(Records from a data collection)
----
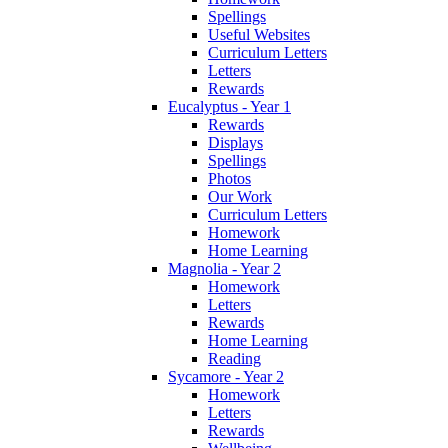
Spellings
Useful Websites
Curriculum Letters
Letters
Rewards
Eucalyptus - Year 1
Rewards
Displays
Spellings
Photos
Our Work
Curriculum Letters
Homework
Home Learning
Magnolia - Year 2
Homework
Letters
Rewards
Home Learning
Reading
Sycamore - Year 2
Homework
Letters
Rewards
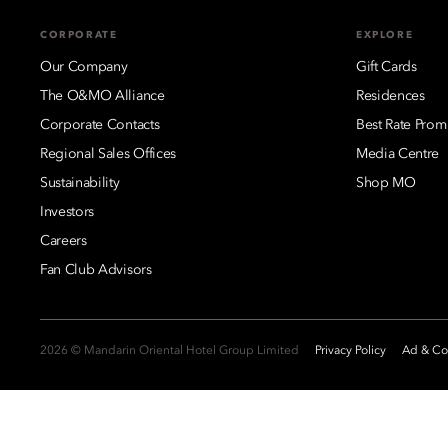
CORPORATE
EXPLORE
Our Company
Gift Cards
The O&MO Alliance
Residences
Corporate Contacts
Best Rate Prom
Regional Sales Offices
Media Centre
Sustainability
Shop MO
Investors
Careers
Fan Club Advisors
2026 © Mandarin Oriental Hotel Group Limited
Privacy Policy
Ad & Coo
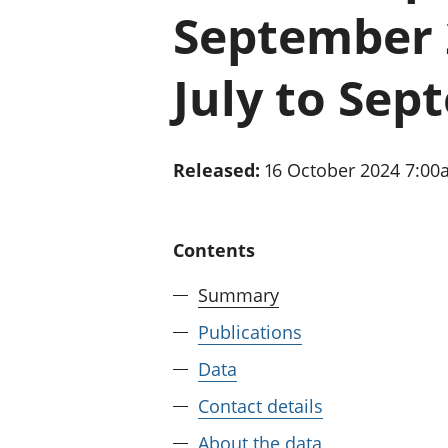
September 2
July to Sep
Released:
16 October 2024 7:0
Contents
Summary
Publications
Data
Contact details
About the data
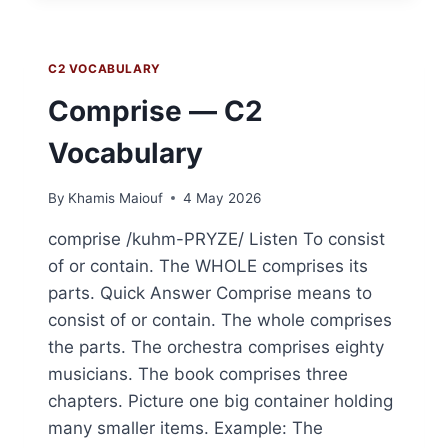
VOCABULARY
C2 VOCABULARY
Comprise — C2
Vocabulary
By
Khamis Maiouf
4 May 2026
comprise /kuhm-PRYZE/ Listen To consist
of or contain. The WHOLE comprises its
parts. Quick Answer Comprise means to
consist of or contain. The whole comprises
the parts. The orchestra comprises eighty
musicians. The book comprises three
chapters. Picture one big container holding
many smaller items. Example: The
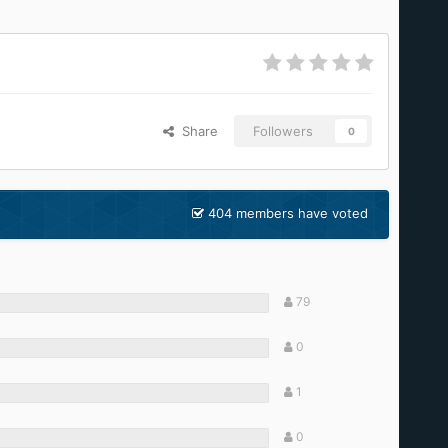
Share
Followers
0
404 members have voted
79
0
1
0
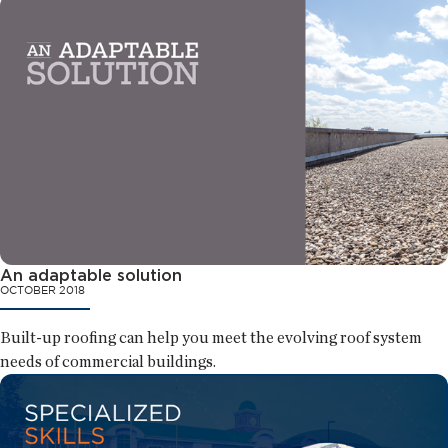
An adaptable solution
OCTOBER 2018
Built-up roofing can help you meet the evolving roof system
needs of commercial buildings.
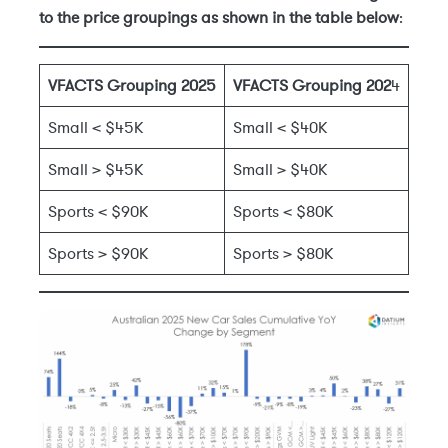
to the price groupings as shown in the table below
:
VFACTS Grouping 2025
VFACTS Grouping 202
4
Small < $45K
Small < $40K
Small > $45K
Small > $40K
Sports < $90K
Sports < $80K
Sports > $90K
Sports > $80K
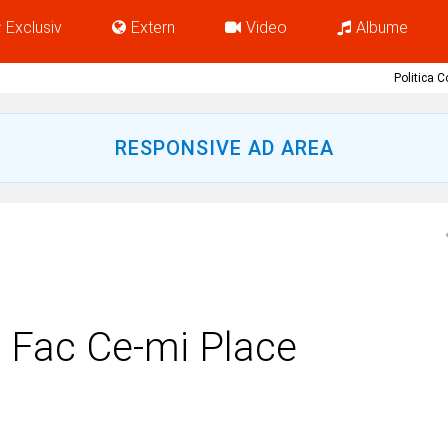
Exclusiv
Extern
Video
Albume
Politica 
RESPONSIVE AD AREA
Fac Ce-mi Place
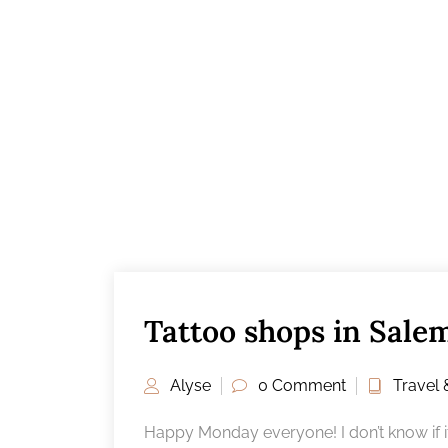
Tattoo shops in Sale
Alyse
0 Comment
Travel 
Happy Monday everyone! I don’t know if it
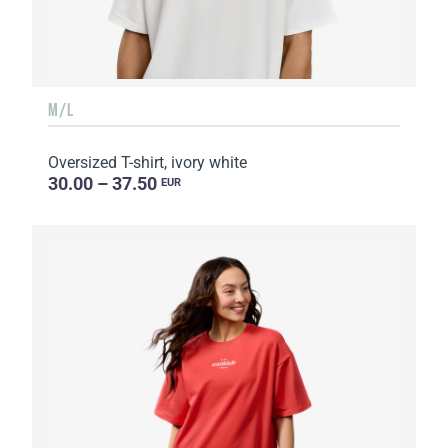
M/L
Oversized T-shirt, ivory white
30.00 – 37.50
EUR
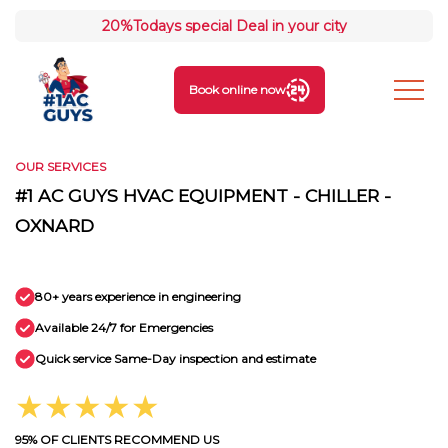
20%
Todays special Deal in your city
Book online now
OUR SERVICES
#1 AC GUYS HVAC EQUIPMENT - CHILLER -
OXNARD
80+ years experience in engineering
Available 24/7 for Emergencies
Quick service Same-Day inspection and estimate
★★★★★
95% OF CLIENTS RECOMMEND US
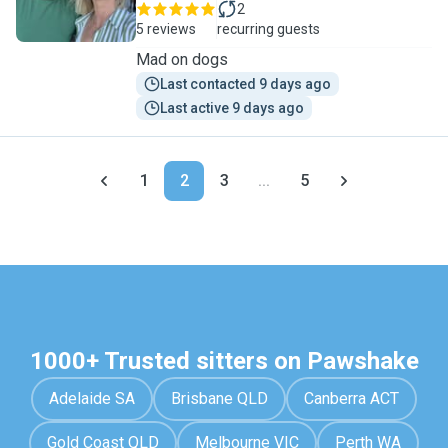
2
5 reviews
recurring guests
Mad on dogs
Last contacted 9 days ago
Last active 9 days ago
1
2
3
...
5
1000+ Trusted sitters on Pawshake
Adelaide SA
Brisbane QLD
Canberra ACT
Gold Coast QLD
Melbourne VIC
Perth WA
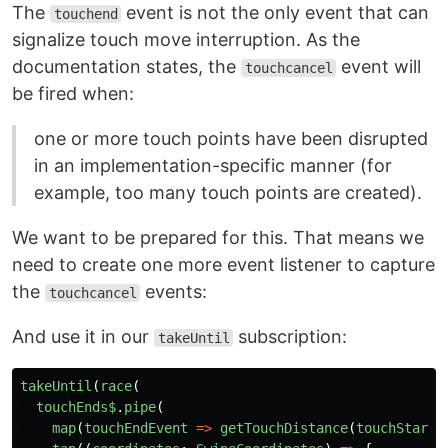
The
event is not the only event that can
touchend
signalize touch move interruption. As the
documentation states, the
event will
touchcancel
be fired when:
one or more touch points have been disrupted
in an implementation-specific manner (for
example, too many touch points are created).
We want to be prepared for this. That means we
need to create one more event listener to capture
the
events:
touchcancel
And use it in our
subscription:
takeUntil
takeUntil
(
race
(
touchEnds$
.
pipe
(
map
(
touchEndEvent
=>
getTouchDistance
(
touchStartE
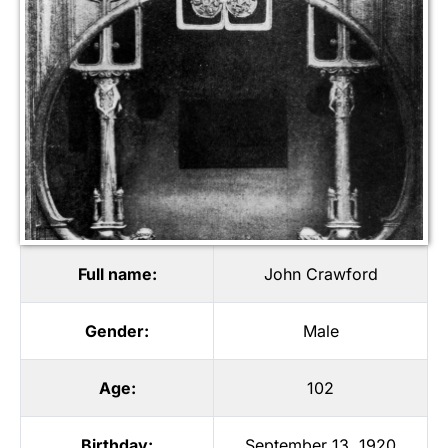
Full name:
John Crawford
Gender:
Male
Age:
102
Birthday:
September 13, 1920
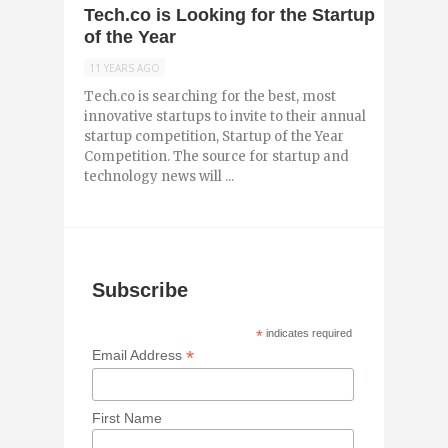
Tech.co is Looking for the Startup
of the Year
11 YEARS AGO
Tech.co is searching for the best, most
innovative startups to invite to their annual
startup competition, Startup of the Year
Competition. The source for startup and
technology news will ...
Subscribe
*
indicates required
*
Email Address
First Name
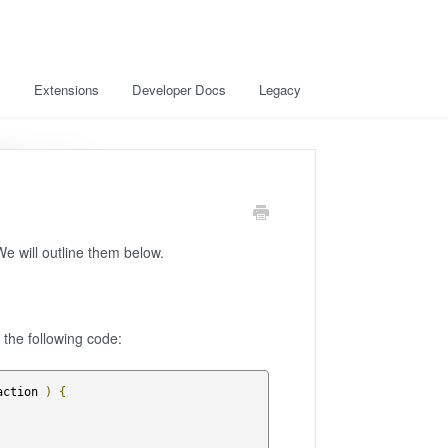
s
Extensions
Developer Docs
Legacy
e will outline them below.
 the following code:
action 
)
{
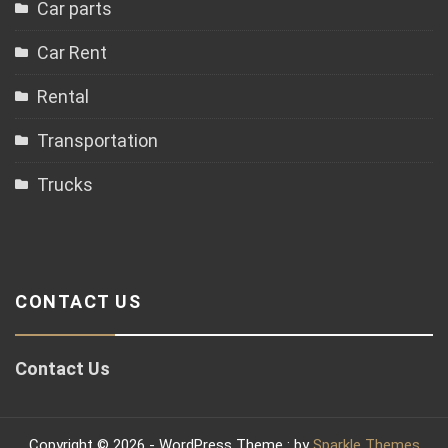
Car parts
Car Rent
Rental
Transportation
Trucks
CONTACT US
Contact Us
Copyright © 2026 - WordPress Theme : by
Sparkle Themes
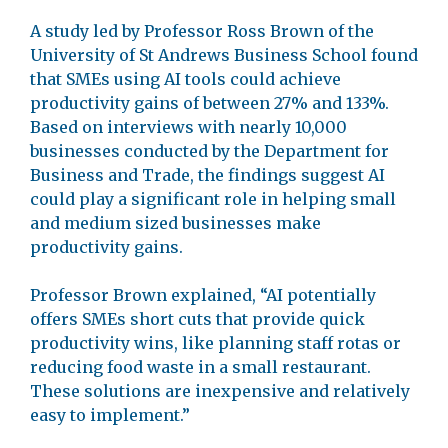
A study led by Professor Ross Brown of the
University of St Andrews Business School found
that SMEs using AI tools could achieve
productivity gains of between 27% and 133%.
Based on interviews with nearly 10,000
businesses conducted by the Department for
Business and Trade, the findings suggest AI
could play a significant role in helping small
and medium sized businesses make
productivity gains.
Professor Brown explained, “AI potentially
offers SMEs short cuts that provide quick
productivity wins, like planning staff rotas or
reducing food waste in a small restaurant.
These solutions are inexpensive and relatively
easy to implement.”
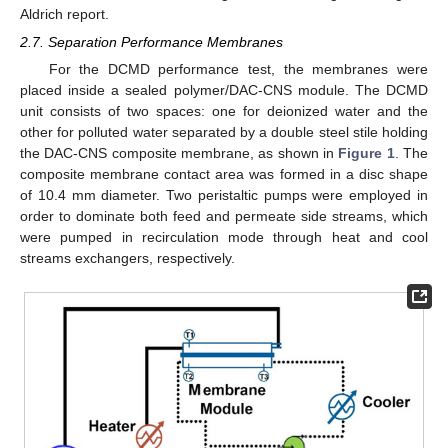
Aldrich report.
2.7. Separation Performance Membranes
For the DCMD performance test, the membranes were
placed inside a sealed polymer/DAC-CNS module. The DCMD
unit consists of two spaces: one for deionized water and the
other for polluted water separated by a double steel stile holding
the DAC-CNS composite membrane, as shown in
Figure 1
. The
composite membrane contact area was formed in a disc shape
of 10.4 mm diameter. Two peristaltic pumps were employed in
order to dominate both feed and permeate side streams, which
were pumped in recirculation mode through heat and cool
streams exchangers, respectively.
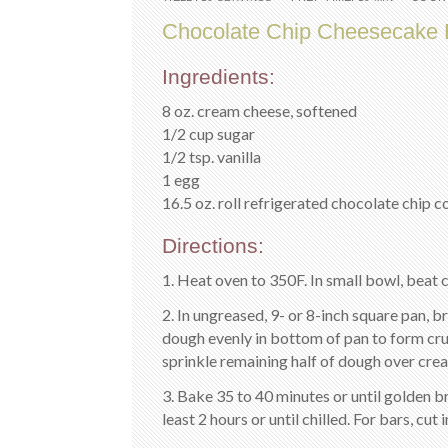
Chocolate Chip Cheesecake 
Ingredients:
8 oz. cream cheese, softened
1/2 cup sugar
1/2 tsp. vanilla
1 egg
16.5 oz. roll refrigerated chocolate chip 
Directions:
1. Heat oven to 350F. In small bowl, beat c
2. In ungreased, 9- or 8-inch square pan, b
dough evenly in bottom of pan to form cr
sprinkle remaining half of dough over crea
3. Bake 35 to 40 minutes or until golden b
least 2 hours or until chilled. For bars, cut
----
GOAL OF THE EXERCISE: Which lines in the items above contain the string "DCMD"? Report each one in full.

FINISHED EXERCISE:
For the DCMD performance test, the membranes were
placed inside a sealed polymer/DAC-CNS module. The DCMD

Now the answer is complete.